To see that this is correct, just do a simple example. Imagine one rectangle whose sides are 2 and 4 units and another whose sides are 4 and 8. The second is two times the first, right.
So now look at the perimeters. They will be 12 and 24 units, respectively. So the second is still two times the first.
But the second rectangle's area is four times the first (2*4 as opposed to 4*8).
In a supposition, no. Supposition, I am not without the lack of reality and the ultimate truth of two proportionate lines. In that a commonality is assumed (sup-positionally) between two lines. At least, of the six possible commonalities, one, commonality assumes an inevitable quality and at the most six. Thus at certain abstract, and intangible lines either on paper, printed, imagined, or otherwise falsely represented, they do still in fact lead to a sensibly logical conclusion. (Equivalency) Although their ratios may not fully encompass a perimeter or area equally. There is still a commonality (From each) to reiterate that proportionately, single elements of plural lines are equal. maintaining that plurality represents two or more. It still remains to an extent to be an abstract question with at least 7 possible outcomes.
Let the rectangle have sides a and b for the 1st and cand cd for the 2nd.
Then the perimeters are 2(a+d) and 2(c+d) .

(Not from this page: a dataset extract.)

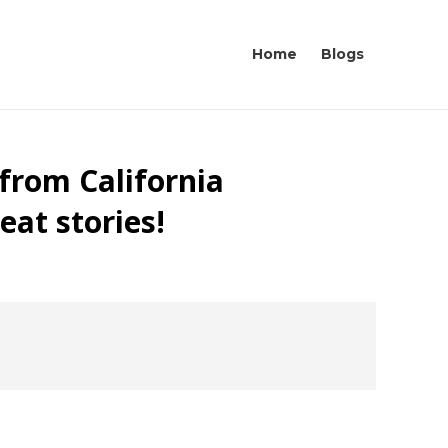
Home
Blogs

Since, the sides of the rectangles are proportional,
a/c=a/d each equal to k say.
Then a=kc and b=kd. So a+b = k(c+d)
Therefore, the ratio of their permetrs = 2(a+b)/[2(c+d)]
=(a+b)/(c+d) = k(c+d)/(c+d) = k. So it is proved that their perimeters are also in the sme ratio.

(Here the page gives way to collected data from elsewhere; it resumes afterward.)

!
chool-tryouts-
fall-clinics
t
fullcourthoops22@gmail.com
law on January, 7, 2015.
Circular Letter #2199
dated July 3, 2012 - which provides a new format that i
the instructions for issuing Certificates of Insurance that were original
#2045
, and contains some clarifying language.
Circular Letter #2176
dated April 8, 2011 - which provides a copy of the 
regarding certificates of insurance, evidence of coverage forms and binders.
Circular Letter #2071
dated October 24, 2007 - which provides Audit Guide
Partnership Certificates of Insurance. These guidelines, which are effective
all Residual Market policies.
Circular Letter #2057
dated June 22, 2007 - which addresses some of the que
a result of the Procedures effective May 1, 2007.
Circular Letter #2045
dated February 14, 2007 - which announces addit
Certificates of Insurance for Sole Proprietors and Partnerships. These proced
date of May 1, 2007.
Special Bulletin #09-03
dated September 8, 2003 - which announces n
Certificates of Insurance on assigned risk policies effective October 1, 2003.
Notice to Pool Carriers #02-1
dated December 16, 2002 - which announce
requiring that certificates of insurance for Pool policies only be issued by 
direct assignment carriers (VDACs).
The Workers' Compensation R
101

The ratio of their areas = ab/(cd) = (kc*kd)/(cd) =(k^2)cd/(cd) =k^2 =(a/c)^2 = (b/d)^2
This proves that thier areas are squarely proportional to their sides.
The answer above is correct but not complete.
The statement (a) in the question is correct, but the statement (b) is in incorrect.
If x and y are measure of two side of a rectangle then its perimeter and formula are given by the following formula:
Perimeter = 2*(x + y)
area = x*y
Let us say in the measure of sides of first rectangles in the question are x1 andy1, and that of the other are x2 an y2.
It is given that their two sides are proportional: Therefor:
x1/x2 = y1/y2 = constant = say "p"
x1 = p*x2, and y1 = p*y2
Ratio of perimeter of two rectangles
= [2*(x1 + y1)]/[2*(x2 + y2)]
= [2*(p*x2 + p*y2)]/[2*(x2 + y2)]
= [2*p*(x2 + y2)]/[2*(x2 + y2)]
Therefore if sides of two rectangles are in proportion "p" then their perimeters will be also be in same proportion "p".
Similarly ratio of areas of two rectangles:
Therefore if sides of two rectangles are in proportion "p" then their areas will be in proportion "p^2".